EXTRACT:
Lift Culture

Lifts these days play a very important part in my life. Before I moved to Manchester I rarely used to get into lifts due to various childhood nightmares that I won’t go into here. But since moving I’ve been forced to confront those fears and now I use lifts both at home and at work. In total I reckon I get into a lift around ten times a day, and as a result of this I’ve become something of a lift expert, not so much technically, but certainly in terms of etiquette, common misconceptions and culture.

For instance, there is a tale that if you’re midway up a building, and you call a lift, and one lift is on the top floor and the other on the ground floor, the lift from the top floor will come and get you as it requires less power to drop a lift than it does to lift it. Not true. Lifts are counterbalanced by a gigantic flat weight which runs up and down the lift shaft. When the lift is at the bottom, the weight is at the top, and vice versa. It therefore requires no more power to drop the lift as it does to bring it up, as if the motor’s dropping the lift it is at the same time lifting the weight. It makes no difference.

That was a technical example, which is different to actual etiquette, or in a number of cases, personal preference. For instance, I *hate* sharing lifts with people I don’t know. I’m a very territorial person anyway, so to be sealed in a small windowless box with someone for a period of time, no matter how brief, is quite intolerable. Luckily it doesn’t happen that often; at home I leave and get home at different times to everyone else in the building and at work the building’s not full yet so the (three) lifts are usually uncontended.

If sharing a lift with someone isn’t annoying enough, it only makes it worse when people do any of the following:

  • People who press already illuminated lift buttons. The lift’s control system already knows that the lift must stop at that floor, and has indicated so by illuminating the button. Yet people get in and press it again – why? Do they think it will get there EXTRA FAST if they press it more than once?
  • The same applies when calling a lift. If the button is illuminated, then the lift has been called. Sighing and pressing the button again, as if to suggest that the lift has somehow “forgotten” to stop at the floor and needs reminding.
  • This one’s great: Some, not many, but some people think that if you HOLD DOWN the button of the floor you want to go to, the lift won’t stop anywhere else until it gets there. Riiiiiiiiight.
  • Recursive door holders: God I hate these people. I *never* hold doors for people (see above re. sharing lifts), and as annoying as people might find this, I do it for a reason other than personal space. There’s nothing worse than when the doors are about to close and someone jumps in before they do so. The doors open and go through their cycle again, except now someone else is coming, so the person who jumps in presses the door open button and the doors reluctantly open again. That person then does the SAME THING for another person who’s lagging behind, and so it goes on. By this time the lifts at home are squealing because they’ve got some sort of fucking alarm that goes off if the lift remains open on a floor for more than an arbitrarily short amount of time.
  • People who live/work on the first floor yet insist on taking the lift to the ground floor. You’re coming down from 7th, usually in a hurry, and there’s some fucking idiot on the 1st floor who’s been waiting outside the lift for 5 minutes and is all huffy and sighing as a result who has to stop the lift ONE FLOOR from its final destination when they could have saved themselves and me a whole load of time just by WALKING DOWN ONE FLIGHT OF FUCKING STAIRS. When I build Stuii Towers, I will remove the lift buttons for the first floor and replace it with a key switch, giving the keys to disabled people, etc.

PROBLEMS:
[1] In the post about lifts, what counterbalances a lift?
[2] From the post about lifts, reproduce verbatim the passage between "If sharing a" and "gets there. Riiiiiiiiight.", inclusive.

ENTRIES:
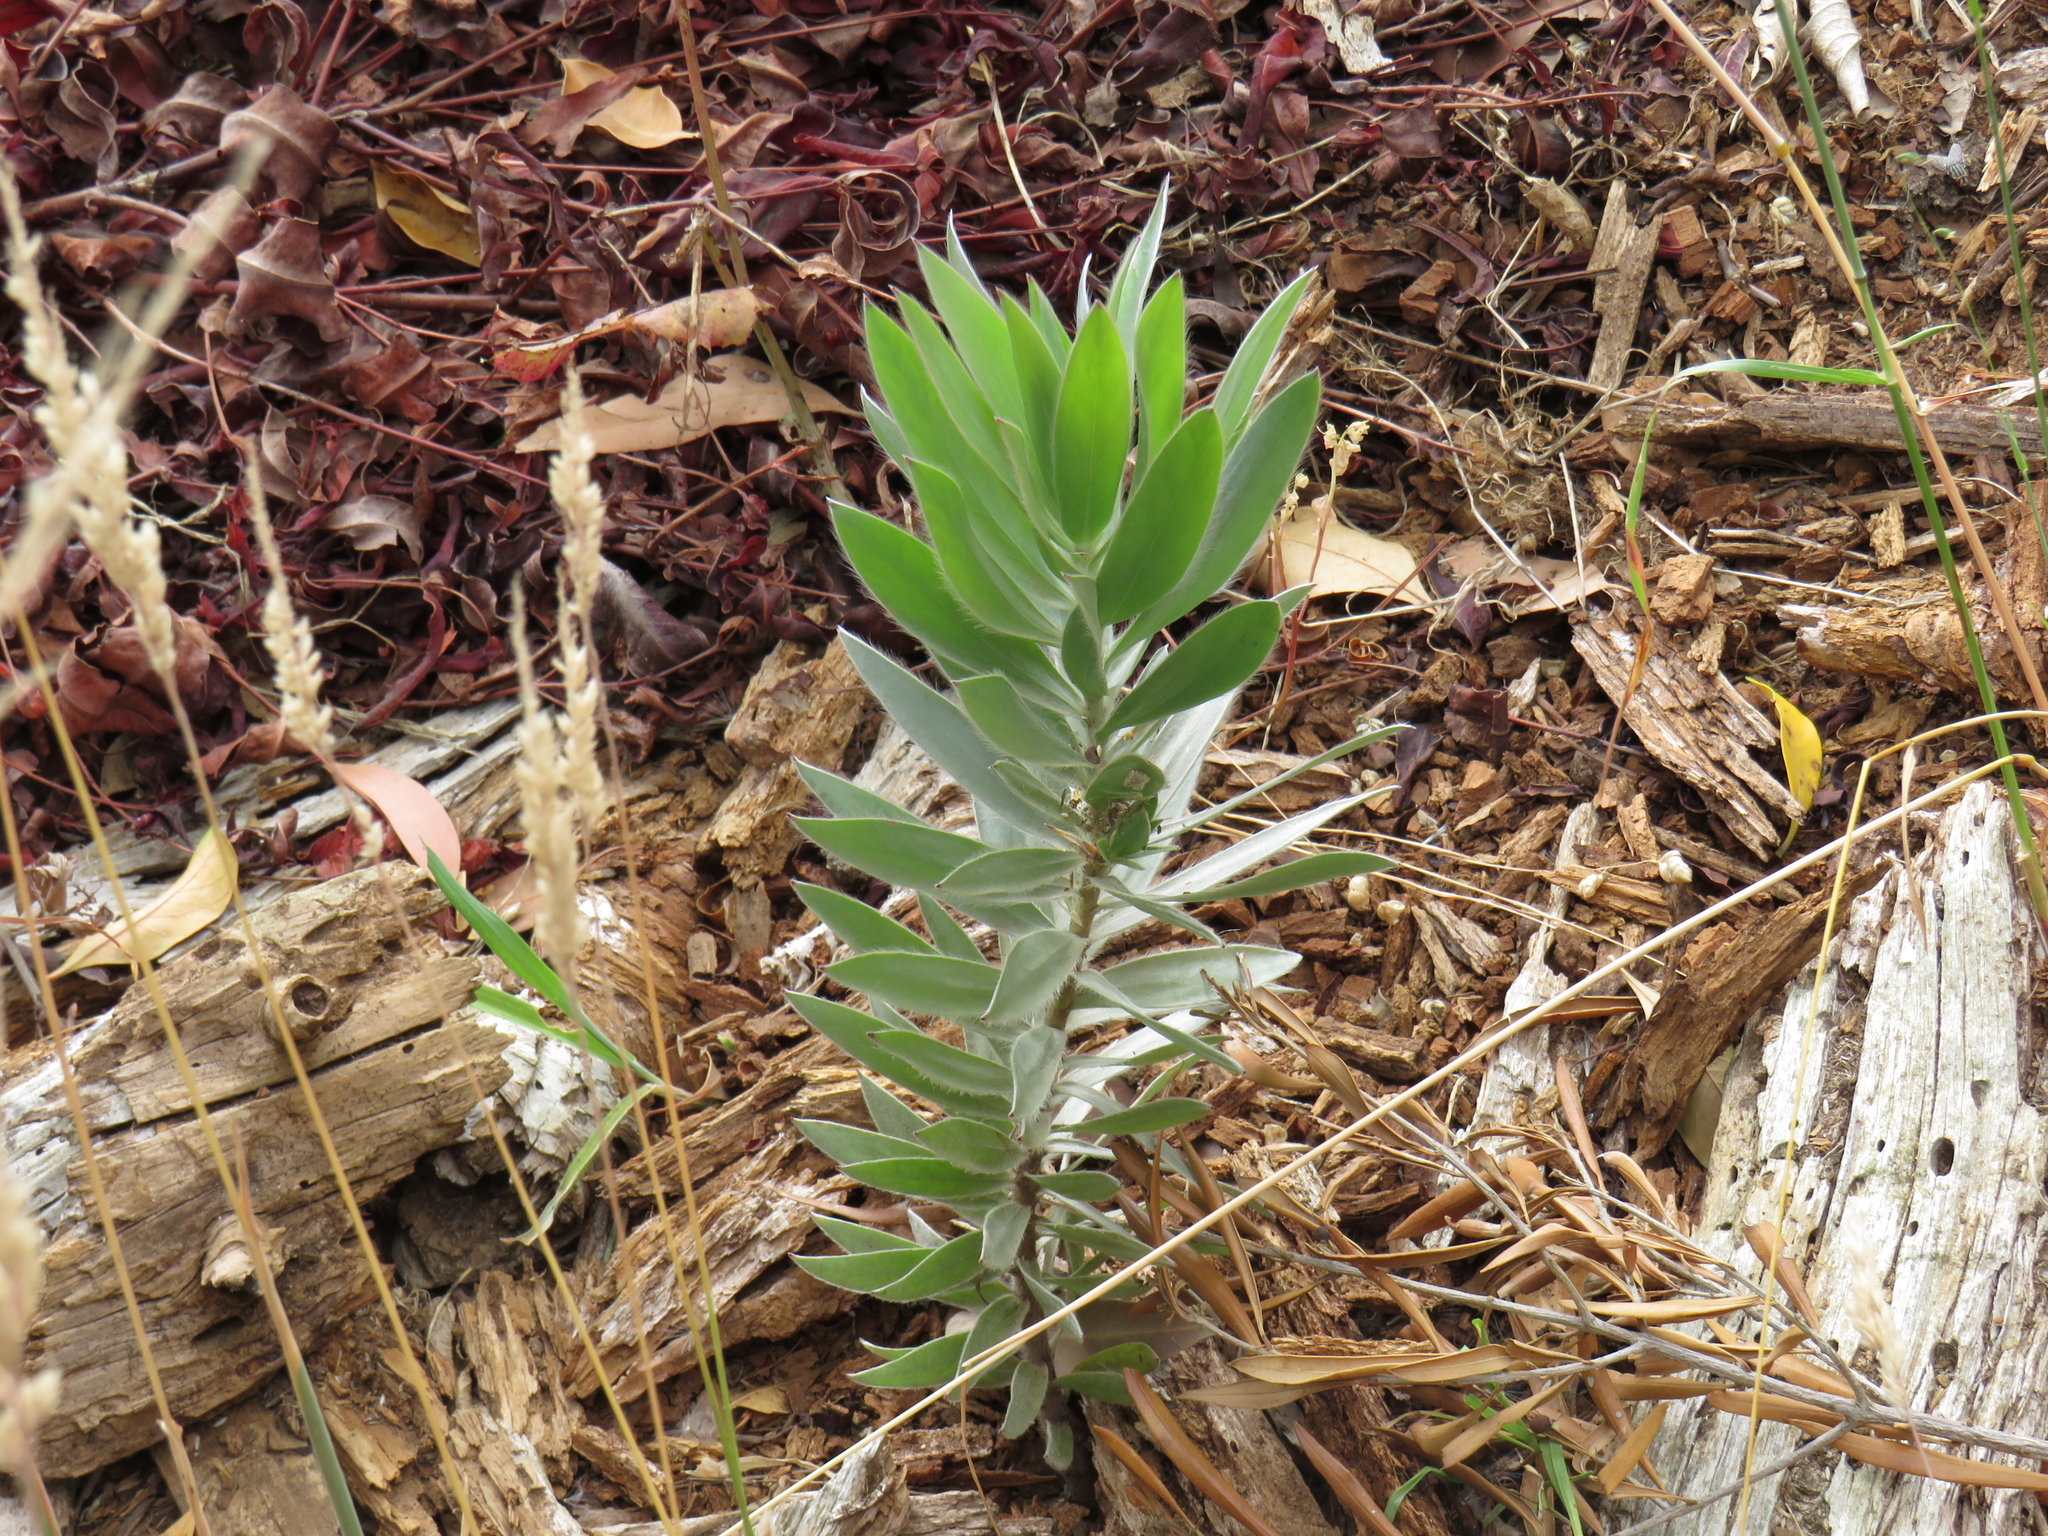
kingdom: Plantae
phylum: Tracheophyta
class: Magnoliopsida
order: Proteales
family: Proteaceae
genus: Leucadendron
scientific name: Leucadendron argenteum
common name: Cape silver tree
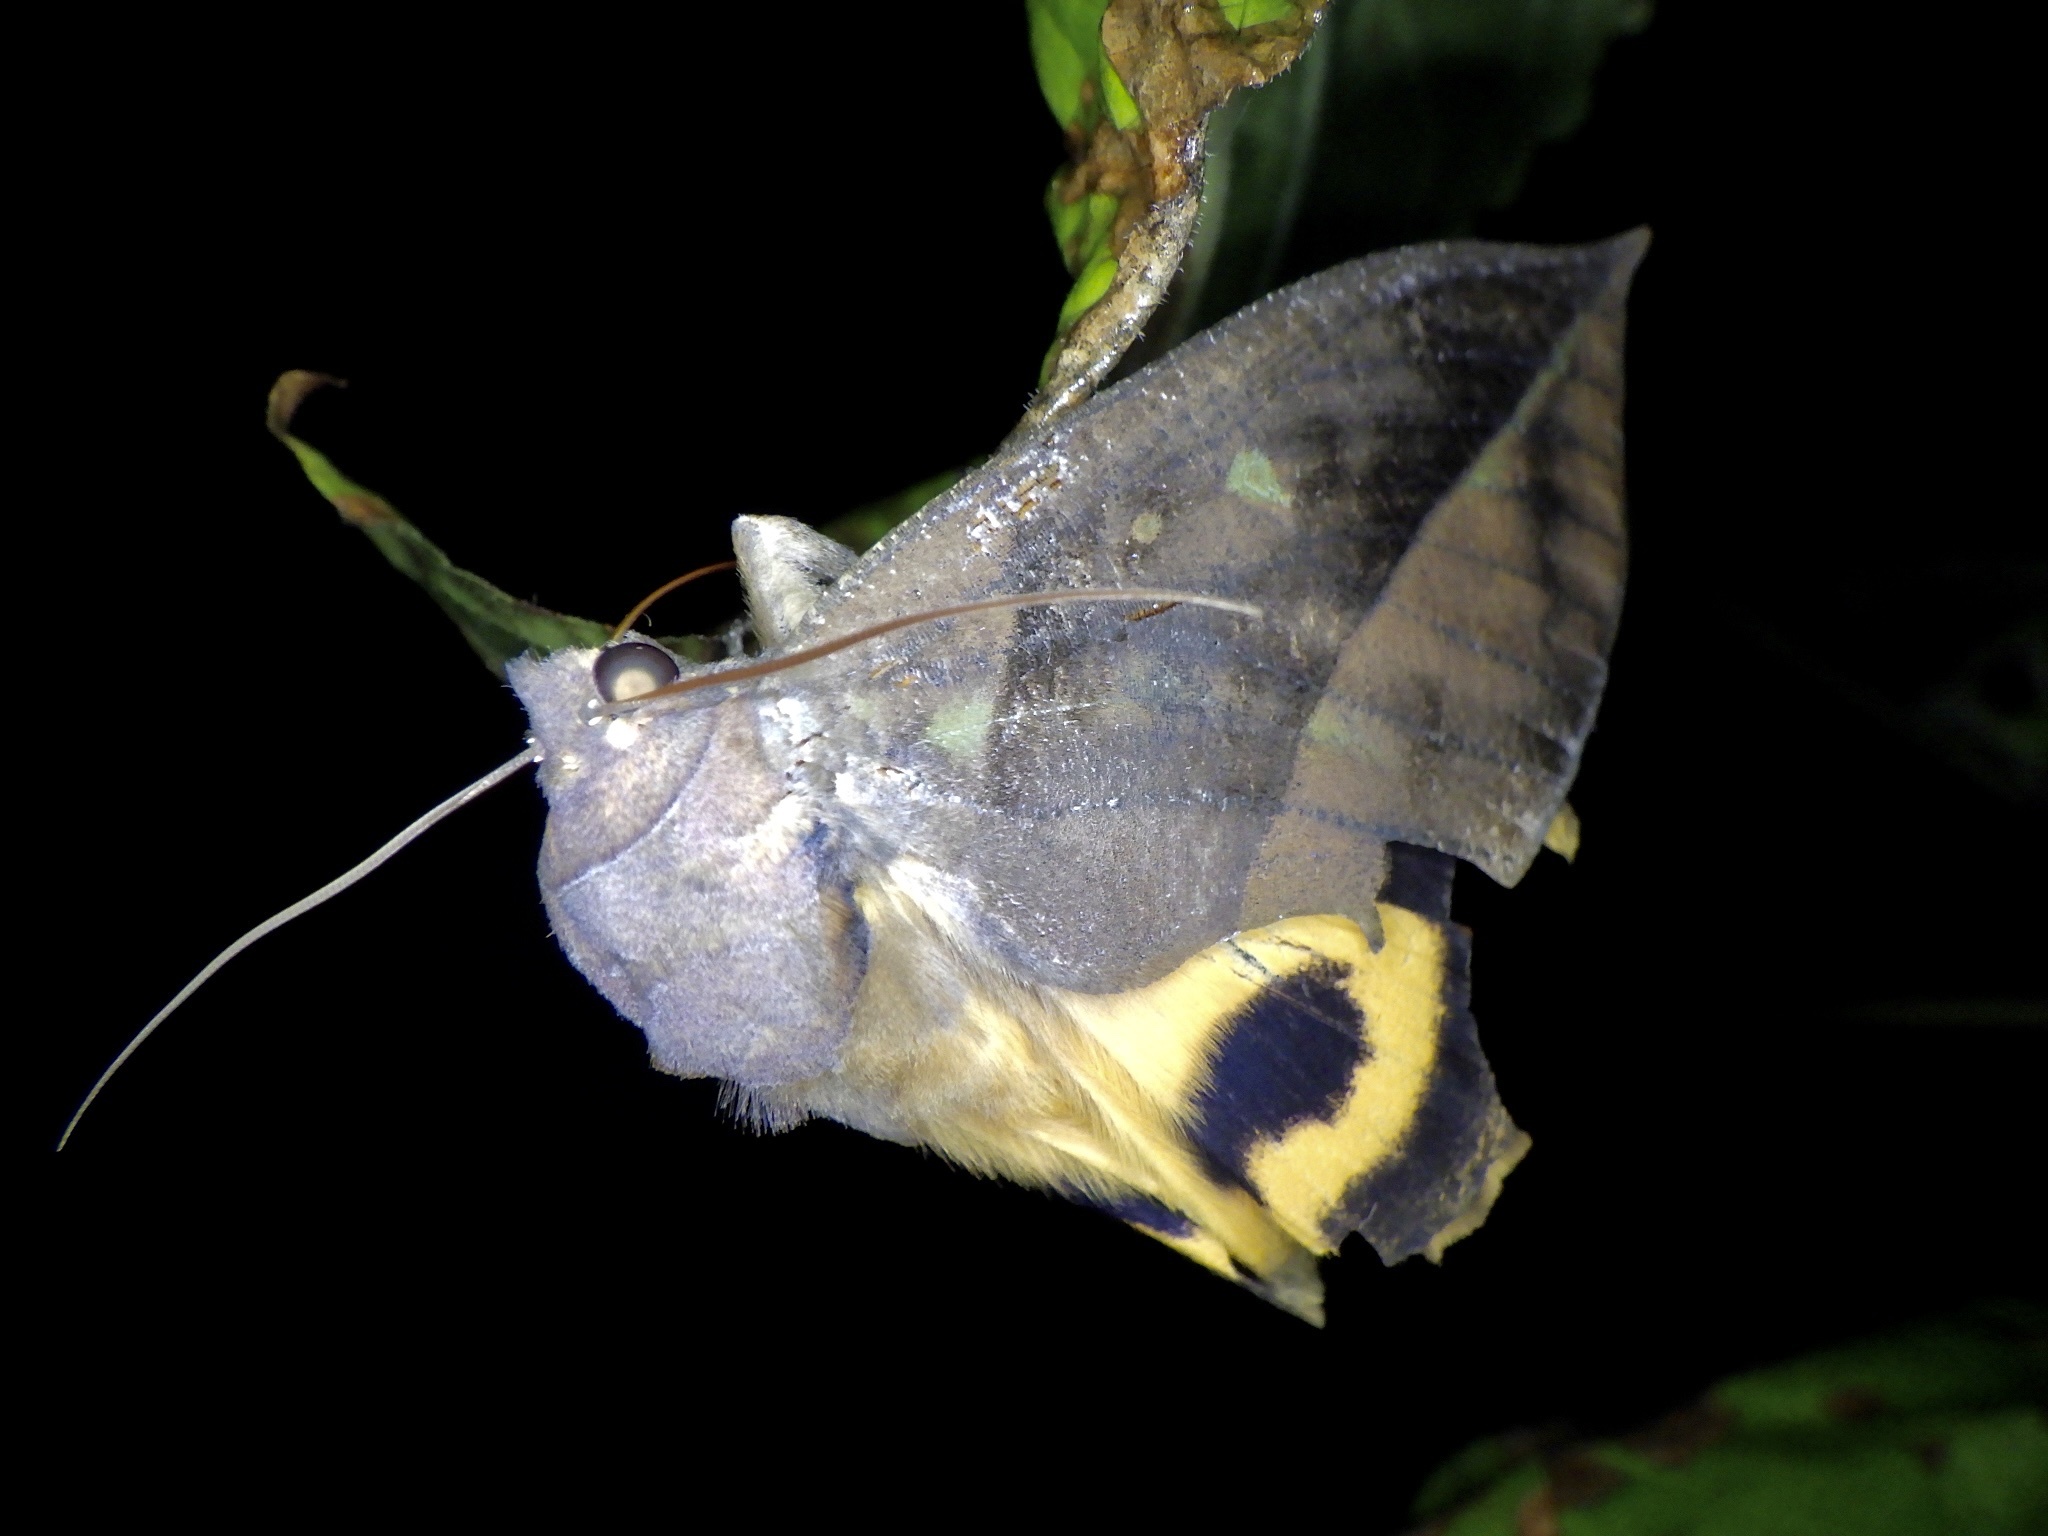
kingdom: Animalia
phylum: Arthropoda
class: Insecta
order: Lepidoptera
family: Erebidae
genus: Eudocima
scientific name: Eudocima tyrannus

RESPONSES FOR EACH TASK:
[1] A gigantic flat weight that runs up and down the lift shaft.

[2]
If sharing a lift with someone isn’t annoying enough, it only makes it worse when people do any of the following:

  • People who press already illuminated lift buttons. The lift’s control system already knows that the lift must stop at that floor, and has indicated so by illuminating the button. Yet people get in and press it again – why? Do they think it will get there EXTRA FAST if they press it more than once?
  • The same applies when calling a lift. If the button is illuminated, then the lift has been called. Sighing and pressing the button again, as if to suggest that the lift has somehow “forgotten” to stop at the floor and needs reminding.
  • This one’s great: Some, not many, but some people think that if you HOLD DOWN the button of the floor you want to go to, the lift won’t stop anywhere else until it gets there. Riiiiiiiiight.